Now that 2003, which opened with political strife and closed with one of the worst winters on record, is over, brokers are looking ahead and eagerly anticipating another strong year in 2004. An improved economy and enticingly low interest rates have helped to fuel a market resurgence unseen in many years. Empty nesters are migrating to Manhattan and would-be renters are buying, making once-iffy neighborhoods the newest hotspots.

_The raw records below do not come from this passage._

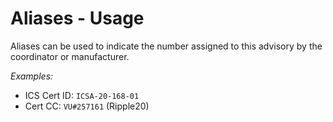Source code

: # Aliases - Usage

Aliases can be used to indicate the number assigned to this advisory by the coordinator or manufacturer.

*Examples:*

* ICS Cert ID: `ICSA-20-168-01`
* Cert CC: `VU#257161` (Ripple20)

While brokers predict continued growth, they also warn of a price increase due to an inventory shortage and increasing demand.
The Silver Lining
As we enter 2004, the market in New York City looks as strong as ever. "Based on today, looking forward, it is very bright out there," says JoAnn Kennedy, chief executive officer of Coldwell Banker Hunt Kennedy, a brokerage firm in Manhattan. "We are extremely optimistic based on low interest rates, based on increased jobs, based on Wall Street bouncing back with bigger bonuses."

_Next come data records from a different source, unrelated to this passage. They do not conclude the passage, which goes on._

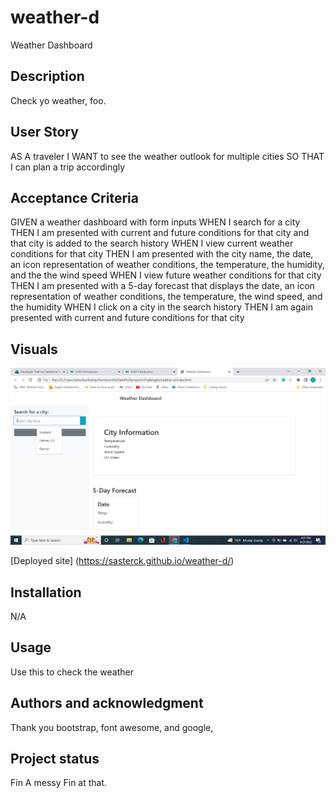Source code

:# weather-d
Weather Dashboard

## Description
Check yo weather, foo.

## User Story
AS A traveler
I WANT to see the weather outlook for multiple cities
SO THAT I can plan a trip accordingly

## Acceptance Criteria
GIVEN a weather dashboard with form inputs
WHEN I search for a city
THEN I am presented with current and future conditions for that city and that city is added to the search history
WHEN I view current weather conditions for that city
THEN I am presented with the city name, the date, an icon representation of weather conditions, the temperature, the humidity, and the the wind speed
WHEN I view future weather conditions for that city
THEN I am presented with a 5-day forecast that displays the date, an icon representation of weather conditions, the temperature, the wind speed, and the humidity
WHEN I click on a city in the search history
THEN I am again presented with current and future conditions for that city

## Visuals
![Screenshot of Page](Screenshot%20(43).png)

[Deployed site] (https://sasterck.github.io/weather-d/)

## Installation
N/A

## Usage
Use this to check the weather

## Authors and acknowledgment
Thank you bootstrap, font awesome, and google, 


## Project status
Fin
A messy Fin at that.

"I think it's going to be one of our biggest years ever," adds Patrick Lilly, also of Coldwell Banker. "Interest rates are still so low and they will probably stay low because [President George W.] Bush wants to be re-elected, and he will do what he can do to keep the economy going strong at least for another year."
Going into an election has always been good for real estate and while that's good news, some people are growing increasingly worried that things could be a little too good at the moment.